Kamis, 21 Februari 2013

Tak Sampai Waktunya


Tak Sampai Waktunya
Oleh Thalia Maudina

Laut mengering meluaskan darat.
Semua terjadi tanpa syarat.
Terasa semua menghambat
keingin tahuan yang berubah pekat.
Meminta sesuatu agar menjadi erat
walau mungkin terpikir berat.
Sulitnya, di hati membentuk gurat.
Di mataku semua nampak tersirat,
namun ingin kuungkap agar tersurat.
Kucinta pelukmu, hangat,
tapi kelihatannya tak tertata sangat.

Harapan atau bukan, ini takkan mati.
Layak diri drastis mendadak sakti.
Tunggulah, Sayang, kusediakan bukti.
Kutelaah kau dengan hati-hati.
Kalau tiba waktunya kumengeras bagai jati
yang bisa sepenuhnya menghayati
sebuah tujuan hidup yang mungkin pasti.
Walau kuragu kita tak sama hati,
yakinku semerbak bunga melati.
Perasaanku sungguh benar berarti.
Tak mungkin beralih semua simpati.

Akhirnya telah kuteliti seluruhnya.
Sekarang sepenuhnya diriku padanya.
Mungkin esok hari aku ‘kan datang. Tunggu, Cinta!
Hanya mencari detikan waktu yang tepat tentunya.
Bukan yang biasa, tapi yang spesial kurasa.
Kuperhitungkan matang-matang apa yang terjadi nantinnya.
Mengecilkan kemungkinan buruk yang akan ada.
Mencerna pengalaman pada jangka yang lama.
Di mimpiku, kau tersenyum, berbalik dan mengatakan sama.
Sama-sama senang, dua tepukan pun menjalin kisahnya.
Benar ternyata, berbungalah kasih antara kita.

Cukup!
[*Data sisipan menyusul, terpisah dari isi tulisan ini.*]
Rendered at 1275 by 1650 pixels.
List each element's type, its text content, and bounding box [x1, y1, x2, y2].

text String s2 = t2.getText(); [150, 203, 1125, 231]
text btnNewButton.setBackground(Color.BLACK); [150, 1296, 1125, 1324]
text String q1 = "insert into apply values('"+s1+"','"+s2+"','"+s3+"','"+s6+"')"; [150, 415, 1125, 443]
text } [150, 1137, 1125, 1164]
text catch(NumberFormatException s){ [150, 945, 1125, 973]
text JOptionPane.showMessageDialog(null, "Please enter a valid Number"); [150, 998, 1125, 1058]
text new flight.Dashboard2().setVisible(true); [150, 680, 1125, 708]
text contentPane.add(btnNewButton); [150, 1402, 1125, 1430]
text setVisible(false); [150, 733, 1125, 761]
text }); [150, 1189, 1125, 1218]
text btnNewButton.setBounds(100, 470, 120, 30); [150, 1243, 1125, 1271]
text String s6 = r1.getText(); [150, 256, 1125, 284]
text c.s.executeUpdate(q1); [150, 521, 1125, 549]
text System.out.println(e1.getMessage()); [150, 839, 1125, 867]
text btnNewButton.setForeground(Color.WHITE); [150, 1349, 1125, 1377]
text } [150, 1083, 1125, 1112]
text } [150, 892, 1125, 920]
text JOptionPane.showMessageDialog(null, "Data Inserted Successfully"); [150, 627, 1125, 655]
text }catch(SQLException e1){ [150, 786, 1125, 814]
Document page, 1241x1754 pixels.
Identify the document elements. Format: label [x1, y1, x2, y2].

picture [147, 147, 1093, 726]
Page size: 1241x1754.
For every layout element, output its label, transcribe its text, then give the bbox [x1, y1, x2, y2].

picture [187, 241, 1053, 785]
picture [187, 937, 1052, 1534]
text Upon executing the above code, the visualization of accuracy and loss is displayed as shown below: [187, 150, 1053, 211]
Itu hanya khayalan si Pemimpi.
Kemarin sempat percobaan itu kuhadapi.
Ah, sudahlah! Ini menjijikan seperti kotoran sapi.
Perkiraanku salah besar, fatal, hancur tak rapi.
Rasanya ingin kubakar dengan api.
Ternyata peristiwa itu datang seolah bencana Merapi.
Harusnya dari awal aku meresapi.

Aku tak sanggup denganmu.
Salah! Kamu yang tak pantas untukku.
Apa maksudmu meninggalkanku?
Sekarang hilang, semua sayang sudah membatu.
Ini tak seronok, ini kutukan Sang Ratu.
Bukan, bukan dengan yang lain kau beradu,
tapi kau pergi berkunjung ke Yang Maha Satu.